= WHAT YOU HAVE TO DO =
Reproduce the data exactly and drop any pictures it holds.

= MATERIALS PROVIDED =
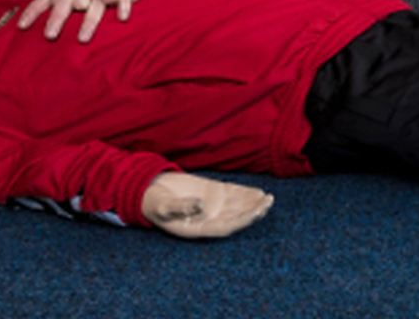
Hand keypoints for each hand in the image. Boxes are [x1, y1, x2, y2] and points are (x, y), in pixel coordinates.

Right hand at [142, 172, 273, 238]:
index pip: (226, 226)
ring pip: (238, 205)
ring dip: (254, 202)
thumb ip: (181, 207)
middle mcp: (209, 218)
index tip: (256, 213)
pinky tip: (258, 192)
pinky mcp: (212, 192)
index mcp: (198, 227)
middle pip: (236, 217)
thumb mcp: (163, 207)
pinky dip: (245, 192)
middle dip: (253, 211)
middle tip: (268, 203)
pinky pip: (232, 193)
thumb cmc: (154, 204)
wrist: (149, 190)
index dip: (241, 220)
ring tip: (269, 198)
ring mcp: (212, 205)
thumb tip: (200, 205)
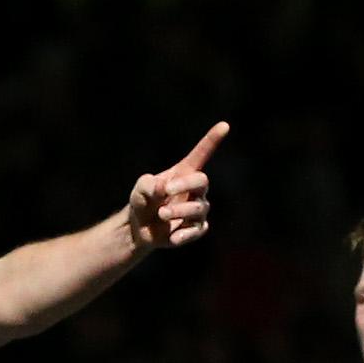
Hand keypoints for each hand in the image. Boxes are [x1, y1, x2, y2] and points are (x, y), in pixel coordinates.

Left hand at [128, 121, 228, 251]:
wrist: (139, 230)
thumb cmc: (142, 202)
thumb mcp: (140, 189)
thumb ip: (148, 184)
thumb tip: (163, 189)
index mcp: (183, 173)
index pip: (201, 155)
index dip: (212, 140)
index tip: (224, 125)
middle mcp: (195, 190)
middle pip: (202, 181)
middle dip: (185, 185)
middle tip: (165, 190)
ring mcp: (198, 210)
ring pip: (198, 208)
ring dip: (178, 210)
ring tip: (161, 214)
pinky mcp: (196, 229)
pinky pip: (197, 230)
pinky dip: (183, 234)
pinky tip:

= ANSWER FOR THE TASK =
Hand keypoints for each hand in the image. Boxes are [x1, y1, x2, y2] and points are (x, y), in pixel coordinates.

Right hand at [142, 172, 273, 238]:
index pip: (226, 226)
ring pip: (238, 205)
ring dip: (254, 202)
thumb ip: (181, 207)
middle mcp: (209, 218)
index tip: (256, 213)
pinky tip: (258, 192)
pinky mcp: (212, 192)
index mcp: (198, 227)
middle pip: (236, 217)
thumb mcp: (163, 207)
pinky dip: (245, 192)
middle dip: (253, 211)
middle tip: (268, 203)
pinky pip: (232, 193)
thumb cmc: (154, 204)
wrist: (149, 190)
index dip: (241, 220)
ring tip: (269, 198)
ring mcp: (212, 205)
thumb tip: (200, 205)
Hand keypoints for each hand in the image. Boxes are [x1, y1, x2, y2] and points are (x, y), in pixel coordinates.

Left hand at [128, 121, 228, 251]:
wrist: (139, 230)
thumb cmc: (142, 202)
thumb mcp: (140, 189)
thumb ip: (148, 184)
thumb tip: (163, 189)
index mcp: (183, 173)
index pip: (201, 155)
index dip: (212, 140)
index tip: (224, 125)
middle mcp: (195, 190)
middle pip: (202, 181)
middle dip: (185, 185)
middle tip: (165, 190)
ring mcp: (198, 210)
ring pip: (198, 208)
ring dip: (178, 210)
ring tip: (161, 214)
pinky mcp: (196, 229)
pinky pip: (197, 230)
pinky dip: (183, 234)
pinky tip:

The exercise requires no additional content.